2. From where, according to Rashi, may it be derived that a person who causes someone else to sin is subject to Divine punishment - as though he did the sin himself?
3. From where may it be learnt that Balaam was personally responsible for the Israelites' sin with Baal Peor?
4. What Halachot applying to utensils today may be learnt from the passage on the spoils taken in the war against Midian?
5. Why were the spoils of Midianite jewelry passed on to Moses (31:50) described as 'atoning for our souls before G-d' - according to the S'forno?
6. Why, according to the Midrash Hagadol, were the tribes of Reuben and Gad criticized by Moses for requesting to settle on the east bank of the Jordan? How, following Rashi, did Moses draw this fault to their attention?

• _Supplied information_
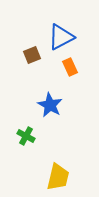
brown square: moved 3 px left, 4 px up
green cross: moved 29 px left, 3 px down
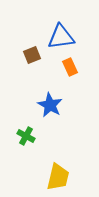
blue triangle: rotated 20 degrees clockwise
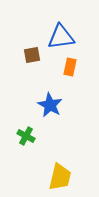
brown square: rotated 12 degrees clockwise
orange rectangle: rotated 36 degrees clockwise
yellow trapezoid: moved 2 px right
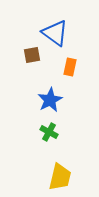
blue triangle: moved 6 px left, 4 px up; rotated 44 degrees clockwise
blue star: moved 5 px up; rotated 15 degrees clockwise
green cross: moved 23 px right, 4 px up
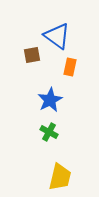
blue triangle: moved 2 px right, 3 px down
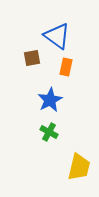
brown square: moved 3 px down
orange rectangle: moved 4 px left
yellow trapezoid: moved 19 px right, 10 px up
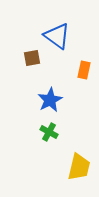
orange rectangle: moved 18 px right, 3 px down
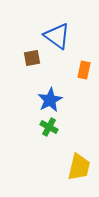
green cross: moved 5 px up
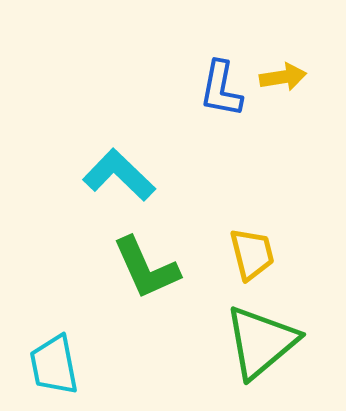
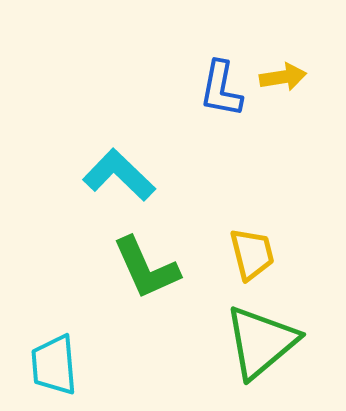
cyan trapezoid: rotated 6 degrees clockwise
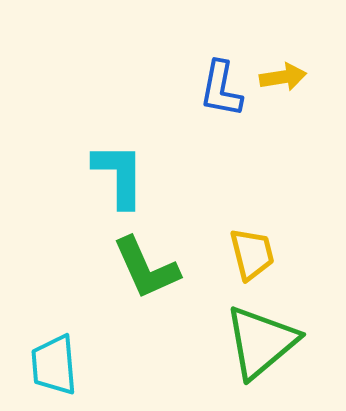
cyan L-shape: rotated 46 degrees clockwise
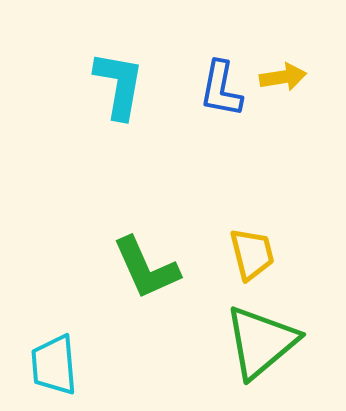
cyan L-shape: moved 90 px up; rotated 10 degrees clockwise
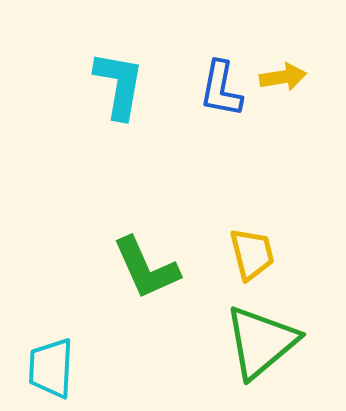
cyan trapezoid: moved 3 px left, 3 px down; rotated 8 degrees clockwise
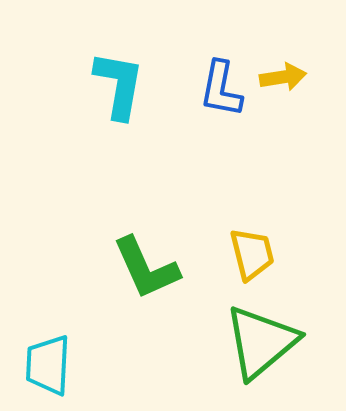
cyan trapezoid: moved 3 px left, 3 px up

---

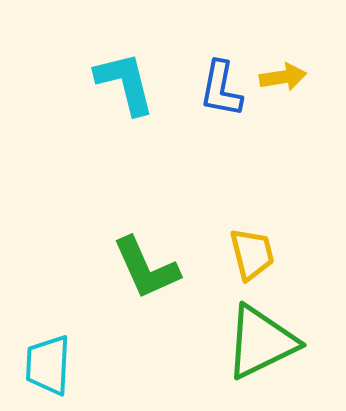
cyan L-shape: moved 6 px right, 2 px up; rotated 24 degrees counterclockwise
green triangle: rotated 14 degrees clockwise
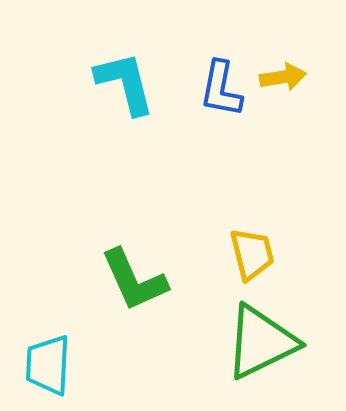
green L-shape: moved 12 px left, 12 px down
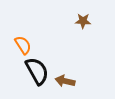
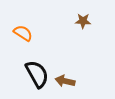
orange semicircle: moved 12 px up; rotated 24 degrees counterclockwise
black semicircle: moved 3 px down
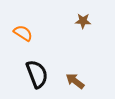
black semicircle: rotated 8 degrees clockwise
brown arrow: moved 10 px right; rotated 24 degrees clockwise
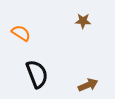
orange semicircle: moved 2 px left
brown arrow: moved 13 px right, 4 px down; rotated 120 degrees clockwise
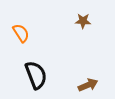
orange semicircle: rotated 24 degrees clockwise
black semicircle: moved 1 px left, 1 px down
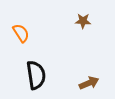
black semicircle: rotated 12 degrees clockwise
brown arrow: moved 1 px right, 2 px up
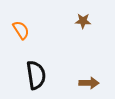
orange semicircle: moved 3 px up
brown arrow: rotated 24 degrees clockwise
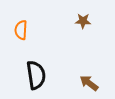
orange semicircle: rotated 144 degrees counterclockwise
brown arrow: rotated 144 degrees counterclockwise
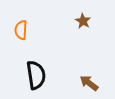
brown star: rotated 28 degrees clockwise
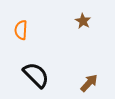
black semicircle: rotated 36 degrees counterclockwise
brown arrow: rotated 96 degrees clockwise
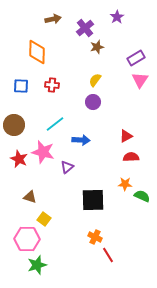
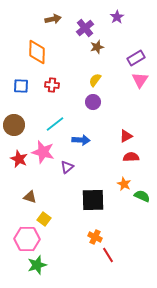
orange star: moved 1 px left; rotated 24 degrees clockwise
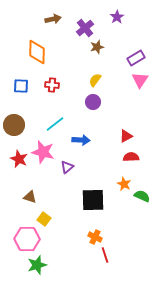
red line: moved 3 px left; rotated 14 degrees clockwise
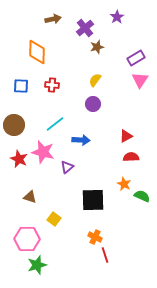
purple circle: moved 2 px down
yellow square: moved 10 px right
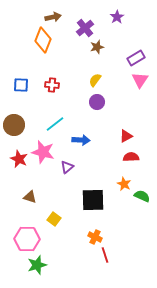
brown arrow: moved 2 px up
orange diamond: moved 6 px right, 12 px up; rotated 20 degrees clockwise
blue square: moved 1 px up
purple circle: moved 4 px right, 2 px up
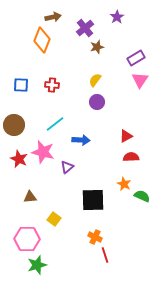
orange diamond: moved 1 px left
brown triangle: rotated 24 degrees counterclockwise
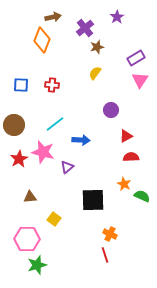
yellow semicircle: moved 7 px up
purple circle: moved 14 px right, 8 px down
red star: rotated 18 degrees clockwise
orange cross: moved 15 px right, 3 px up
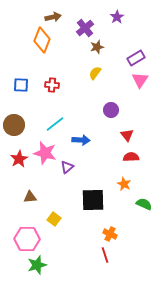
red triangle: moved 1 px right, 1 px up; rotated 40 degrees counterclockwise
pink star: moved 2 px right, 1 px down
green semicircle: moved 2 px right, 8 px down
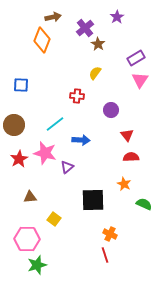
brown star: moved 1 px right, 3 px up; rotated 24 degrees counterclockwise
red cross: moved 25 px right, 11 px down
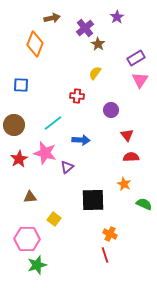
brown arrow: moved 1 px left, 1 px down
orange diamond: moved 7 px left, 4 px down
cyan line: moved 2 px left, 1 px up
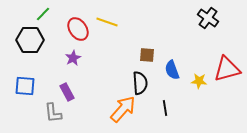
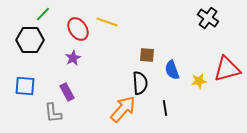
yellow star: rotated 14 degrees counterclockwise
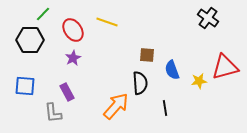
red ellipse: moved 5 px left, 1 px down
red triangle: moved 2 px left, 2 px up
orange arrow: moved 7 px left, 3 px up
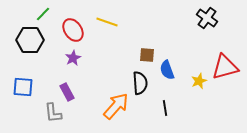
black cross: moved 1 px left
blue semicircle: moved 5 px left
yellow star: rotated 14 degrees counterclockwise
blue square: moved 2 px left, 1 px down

==

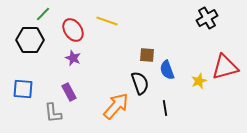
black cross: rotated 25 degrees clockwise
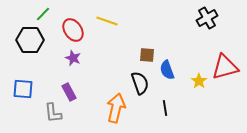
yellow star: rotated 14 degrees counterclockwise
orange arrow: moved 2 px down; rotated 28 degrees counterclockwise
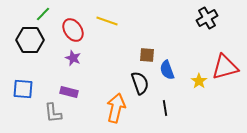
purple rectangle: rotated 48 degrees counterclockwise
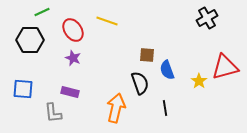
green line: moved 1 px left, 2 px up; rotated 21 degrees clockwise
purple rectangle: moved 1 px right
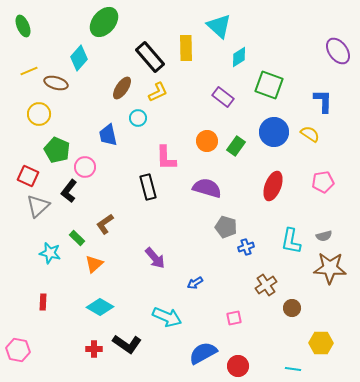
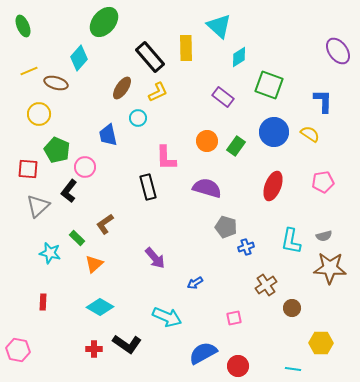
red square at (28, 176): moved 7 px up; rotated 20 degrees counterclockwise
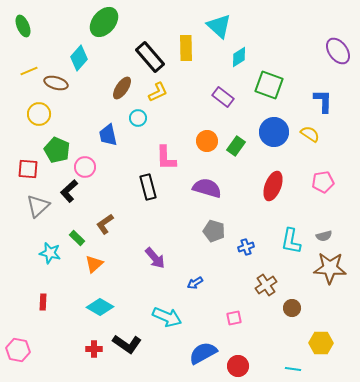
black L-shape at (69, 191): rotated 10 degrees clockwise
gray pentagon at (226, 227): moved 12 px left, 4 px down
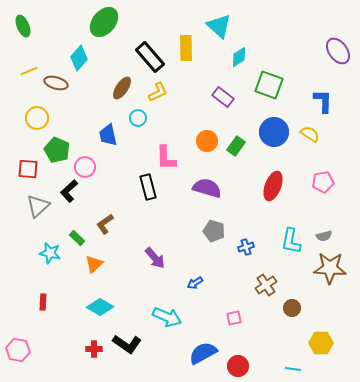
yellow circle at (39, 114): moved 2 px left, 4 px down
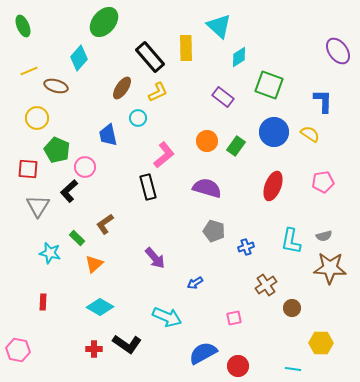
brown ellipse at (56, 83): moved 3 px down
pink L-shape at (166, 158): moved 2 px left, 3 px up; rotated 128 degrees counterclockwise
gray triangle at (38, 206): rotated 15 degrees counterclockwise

• _Task to complete_
Copy the excerpt on Balaam and Midian from "3. From where" up to and including "war against Midian?", renaming "Balaam" to "Bilaam" throughout.

• _Correct result_
3. From where may it be learnt that Bilaam was personally responsible for the Israelites' sin with Baal Peor?
4. What Halachot applying to utensils today may be learnt from the passage on the spoils taken in the war against Midian?